Als die Regisseurin Martina Priessner vor fünf Jahren begann, DIE MÖLLNER BRIEFE zu drehen, hätte sie nicht gedacht, dass wir in Deutschland noch einmal an dem Punkt stehen würden, an dem wir uns heute befinden. Beim Publikumsgespräch nach der Vorführung des Films im Cubix 5 am Alexanderplatz verband sie ihre Worte mit einem dringenden Appell, am 23. Februar wählen zu gehen. Priessners Film macht deutlich, warum.
Der Berlinale-Panorama-Beitrag DIE MÖLLNER BRIEFE widmet sich einem ungeheuerlichen Vorgang: Nach den Mordanschlägen in Mölln durch Neonazis, in der Ratzeburger Straße 13 und der Mühlenstraße 9, erhielt die Stadt Mölln fast 1.000 Beileids- und Solidaritätsbekundungen aus ganz Deutschland. Sie waren zu 90 % an die Opferfamilien gerichtet. Der Haken: Die Stadt hat die Briefe nie weitergeleitet. 27 Jahre lang. Nur durch einen Zufall erfuhr Ibrahim Arslan, der als Kind aus den Flammen gerettet wurde, dass die Briefe die ganzen Jahre im Archiv der Stadt Mölln gelagert wurden.
Der Film zeigt Ibrahims hartnäckige Auseinandersetzung mit der Stadt Mölln und seine integrativen Bemühungen, die eigentlichen Opfer des Anschlags ins Zentrum des Gedenkens zu rücken. Unter den drei Todesopfern des Anschlags waren seine Schwester Yeliz Arslan und seine Großmutter Bahide Arslan. Sein Bruder Namik, damals erst acht Monate alt, wurde von seiner Mutter Hava Arslan aus dem Fenster des brennenden Hauses geworfen. Nachbarn fingen ihn mit einem Tuch auf.

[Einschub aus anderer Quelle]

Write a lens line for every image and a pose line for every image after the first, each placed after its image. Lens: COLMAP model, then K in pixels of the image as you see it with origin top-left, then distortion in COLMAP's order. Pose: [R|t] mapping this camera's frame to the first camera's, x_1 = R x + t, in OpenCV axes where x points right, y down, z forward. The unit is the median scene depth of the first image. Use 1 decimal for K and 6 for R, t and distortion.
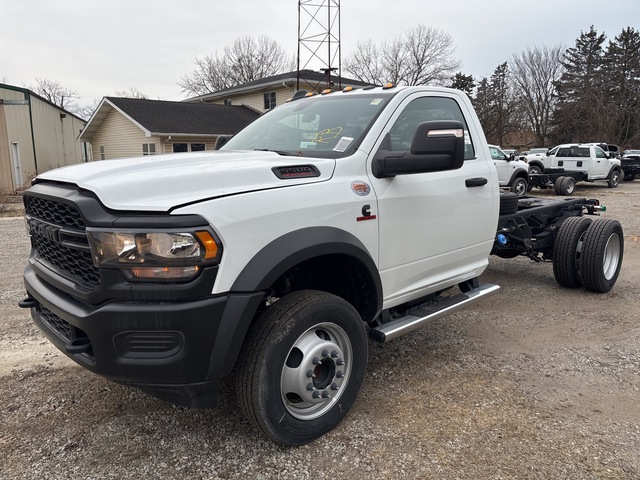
lens RADIAL K [[429.0, 0, 316.5], [0, 429.0, 242.0], [0, 0, 1]] dist [0.017065, 0.001723]
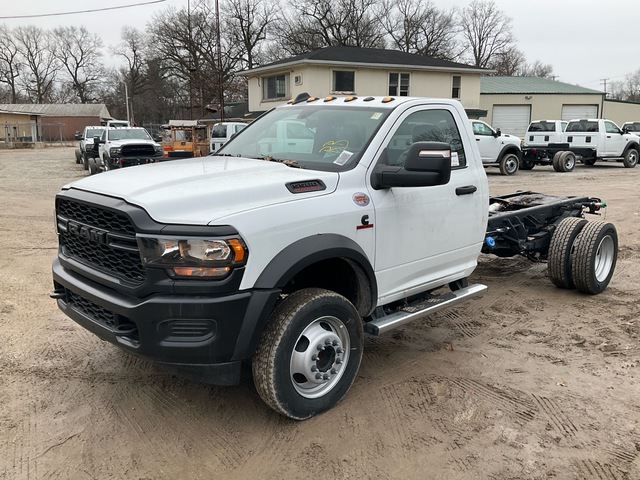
lens RADIAL K [[529.7, 0, 315.0], [0, 529.7, 235.4], [0, 0, 1]] dist [0.013930, 0.020326]
pose [[0.999166, 0.020504, 0.035318, -0.068508], [-0.021129, 0.999625, 0.017419, -0.053772], [-0.034947, -0.018151, 0.999224, -0.423911]]
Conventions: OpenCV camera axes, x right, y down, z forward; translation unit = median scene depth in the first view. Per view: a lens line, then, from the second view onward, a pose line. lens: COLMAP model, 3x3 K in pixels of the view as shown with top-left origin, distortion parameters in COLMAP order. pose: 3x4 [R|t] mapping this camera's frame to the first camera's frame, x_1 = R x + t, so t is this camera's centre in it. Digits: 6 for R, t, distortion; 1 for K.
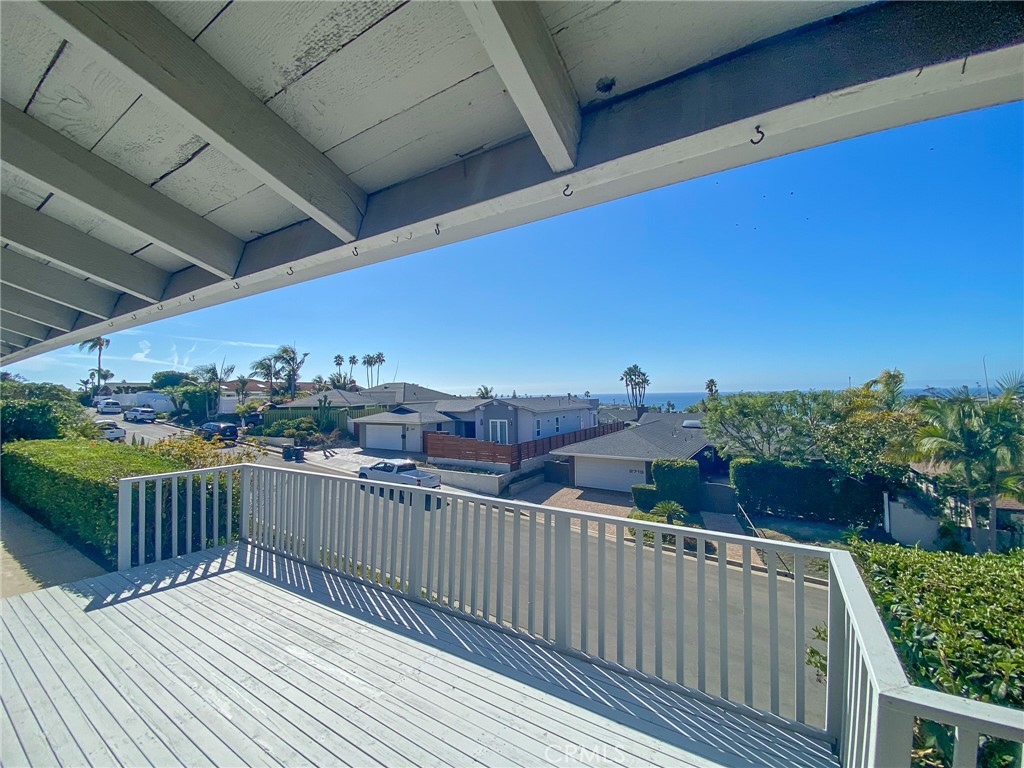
lens RADIAL K [[419.9, 0, 508.8], [0, 419.9, 381.9], [0, 0, 1]] dist [0.004535, -0.010754]
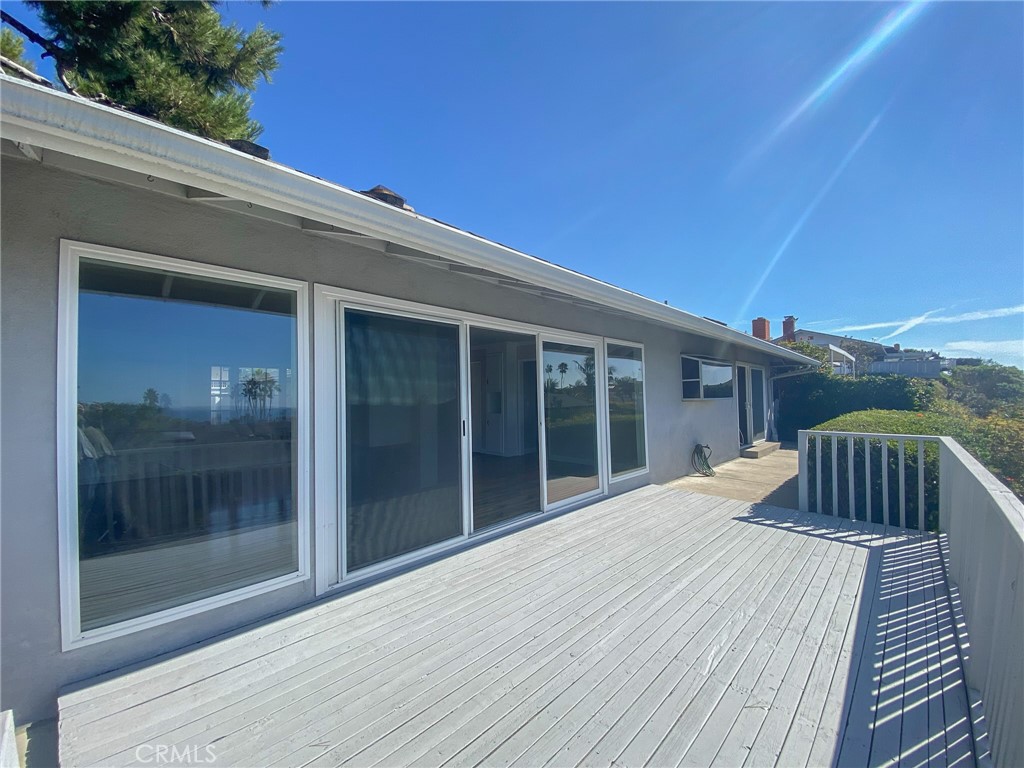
lens RADIAL K [[419.9, 0, 517.1], [0, 419.9, 389.8], [0, 0, 1]] dist [0.004535, -0.010754]
pose [[-0.196268, -0.002438, -0.980547, 0.045325], [0.048719, 0.998738, -0.012235, 0.013018], [0.979339, -0.050172, -0.195902, 0.063362]]
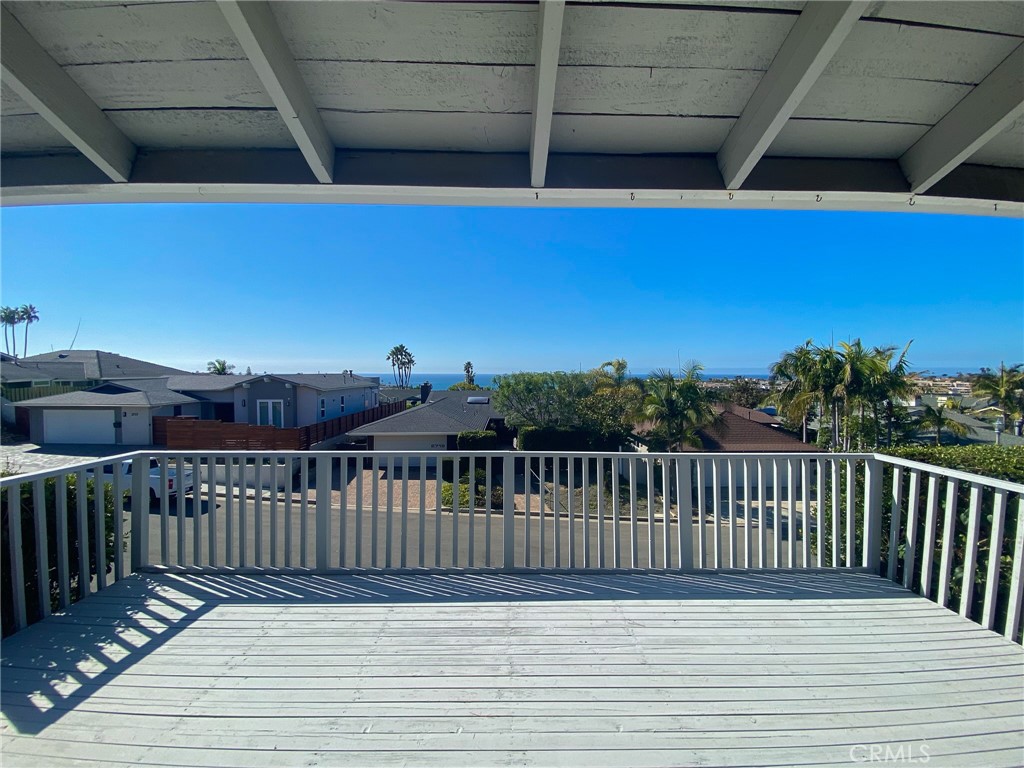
lens RADIAL K [[419.9, 0, 513.6], [0, 419.9, 384.7], [0, 0, 1]] dist [0.004535, -0.010754]
pose [[0.835274, 0.004687, 0.549815, -0.083278], [-0.033840, 0.998506, 0.042898, 0.008114], [-0.548792, -0.054438, 0.834184, 0.029006]]
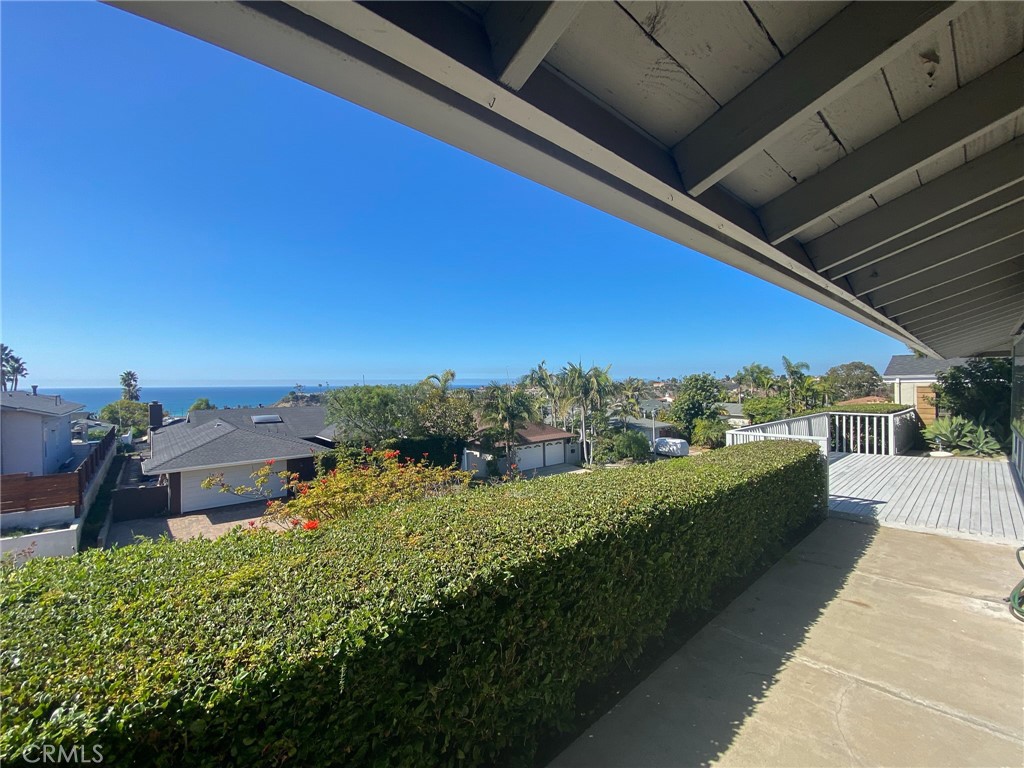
lens RADIAL K [[419.9, 0, 515.5], [0, 419.9, 380.0], [0, 0, 1]] dist [0.004535, -0.010754]
pose [[0.260530, 0.022837, 0.965196, -0.327878], [-0.025705, 0.999530, -0.016711, 0.013634], [-0.965124, -0.020457, 0.260994, 0.216192]]
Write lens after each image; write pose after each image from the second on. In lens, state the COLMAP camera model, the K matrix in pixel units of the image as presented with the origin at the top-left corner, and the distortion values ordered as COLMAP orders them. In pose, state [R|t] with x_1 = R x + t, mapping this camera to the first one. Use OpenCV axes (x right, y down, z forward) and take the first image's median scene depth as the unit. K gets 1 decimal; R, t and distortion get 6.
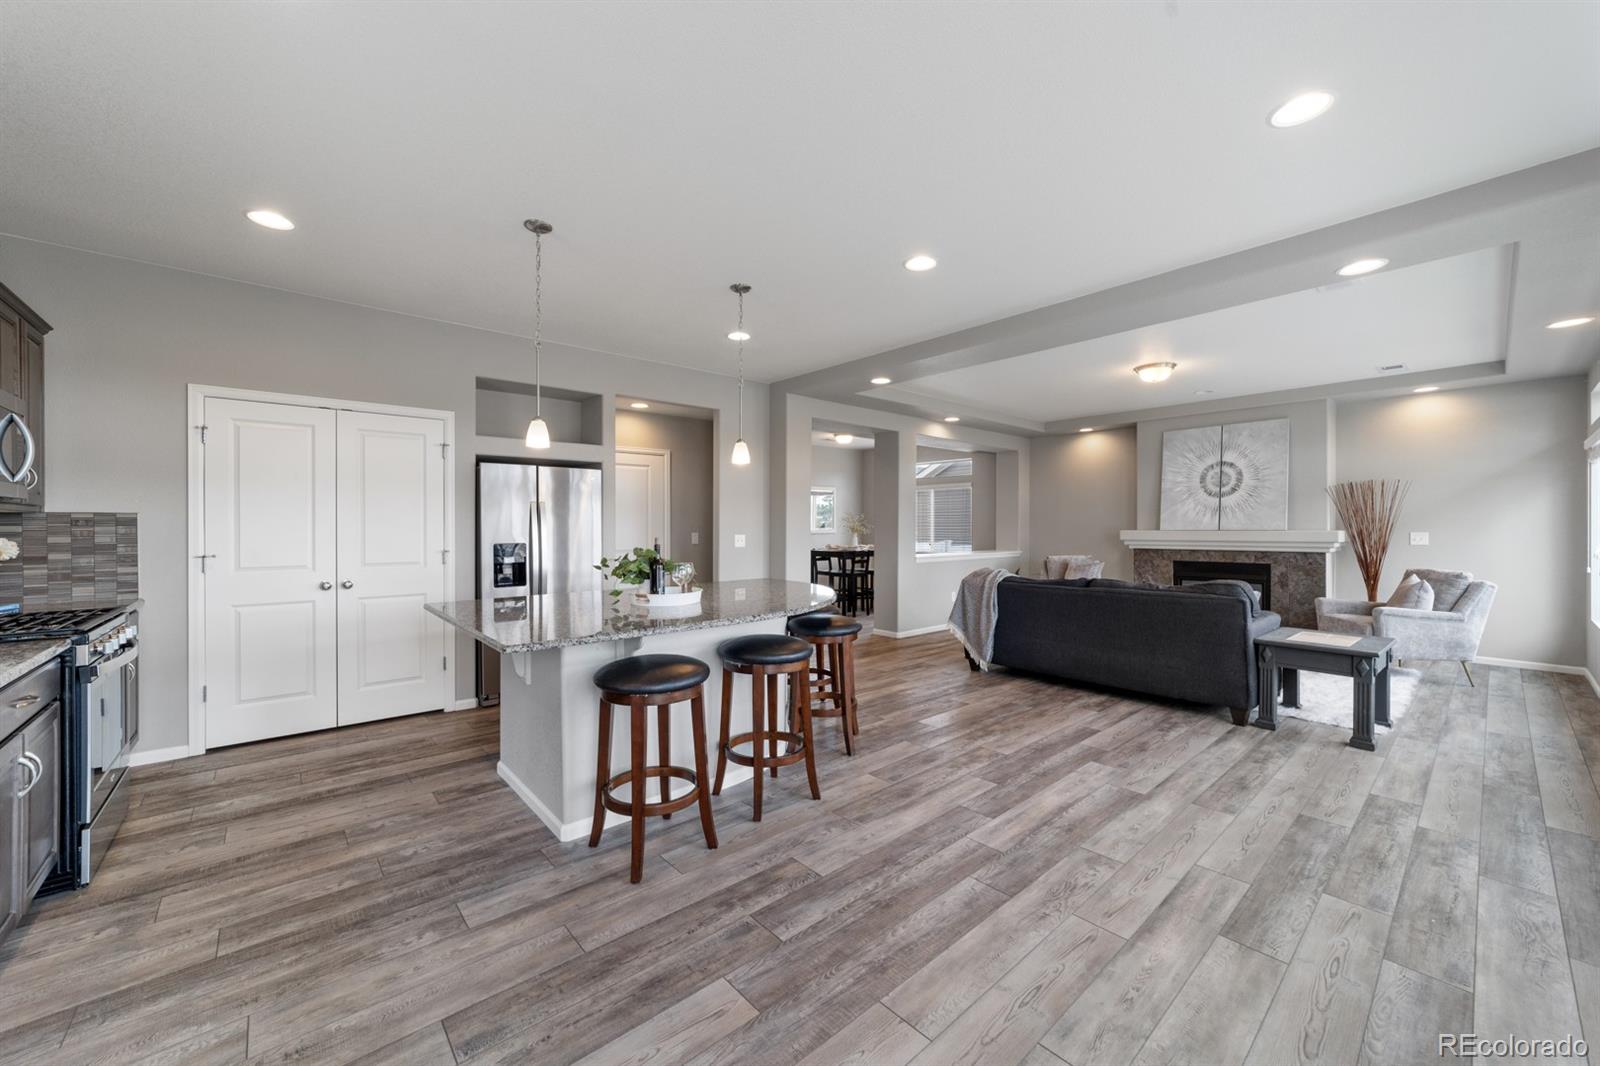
lens RADIAL K [[615.3, 0, 812.4], [0, 615.3, 527.7], [0, 0, 1]] dist [-0.012321, 0.004700]
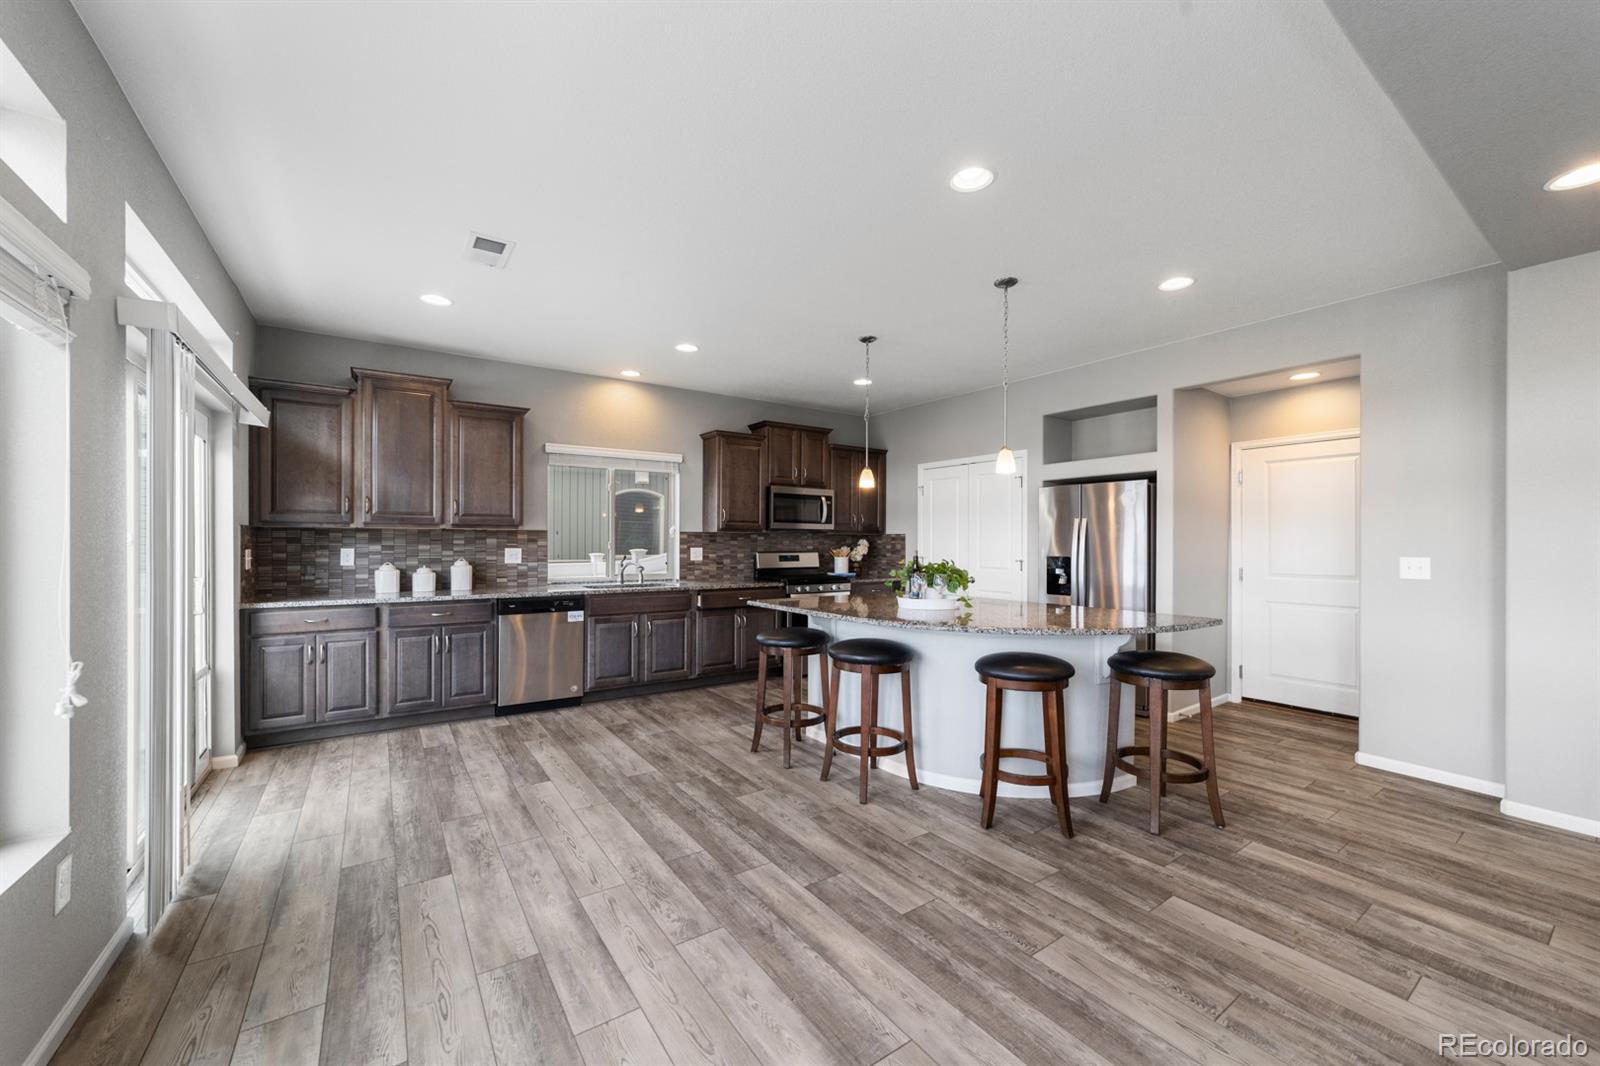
lens RADIAL K [[615.3, 0, 791.7], [0, 615.3, 540.2], [0, 0, 1]] dist [-0.012321, 0.004700]
pose [[-0.130804, 0.000083, -0.991408, 1.186797], [-0.004731, 0.999989, 0.000708, -0.004211], [0.991397, 0.004783, -0.130802, 1.139970]]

Priessner gelingt, was in der Aufarbeitung ähnlicher Anschläge oft scheitert: Sie gibt den Opfern Raum. In aufwühlenden Szenen wird deutlich, wie tief das Trauma bei Ibrahim, seinem Bruder Namik, bei seiner nach dem Anschlag geborenen Schwester Yeliz (die den Namen der verstorbenen Schwester trägt) und vor allem seiner Mutter Hava Arslan sitzt. Priessner lässt sie erzählen, zeigt, was die Anschläge mit ihnen gemacht haben, aber auch, wie sie versuchen, sich daraus zu befreien.
Die zum Teil kooperativen Gespräche mit dem jetzigen Bürgermeister von Mölln und dem Stadtarchivar sind kühl und immer sehr förmlich. Sie machen deutlich, wo damals wie heute die Grenze zwischen dem "Wir" der Dominanzgesellschaft und dem "Ihr" der migrantischen Bevölkerung verläuft. Nicht zu Unrecht stellt eine Zuschauerin die Frage, ob die Briefe auch zurückgehalten worden wären, wenn die Opfer zur "Wir"-Gesellschaft gehört hätten.
Doch der Film gibt auch Hoffnung. In den eingeblendeten Briefe von damals können wir lesen, wie beschämt, solidarisch und mitfühlend Kinder, Jugendliche und Erwachsene an die Familie Arslan geschrieben haben. Die Hoffnung ist, dass solche Menschen, weiterhin eine Mehrheit bilden können und die Grenze zwischen dem "Wir" und dem "Ihr" überwinden.
Kommentare ( 1 )
Mich überrascht dieser Vorgang überhaupt nicht und ich kann mir nur wünschen, dass es diesem Film gelingt, unserer Gesellschaft, vor allem aber auch den bundesdeutschen Behörden dazu verhilft, dass dies und ähnliche Vorgänge sich nie wiederholen.
Gerade jetzt, in einer Zeit, wo man glaubt, mit Abschiebe-Orgien gewaltsame Übergriffe einzelner Geflüchteter zu verhindern!
Ibo und seiner Familie liebe Soligrüße!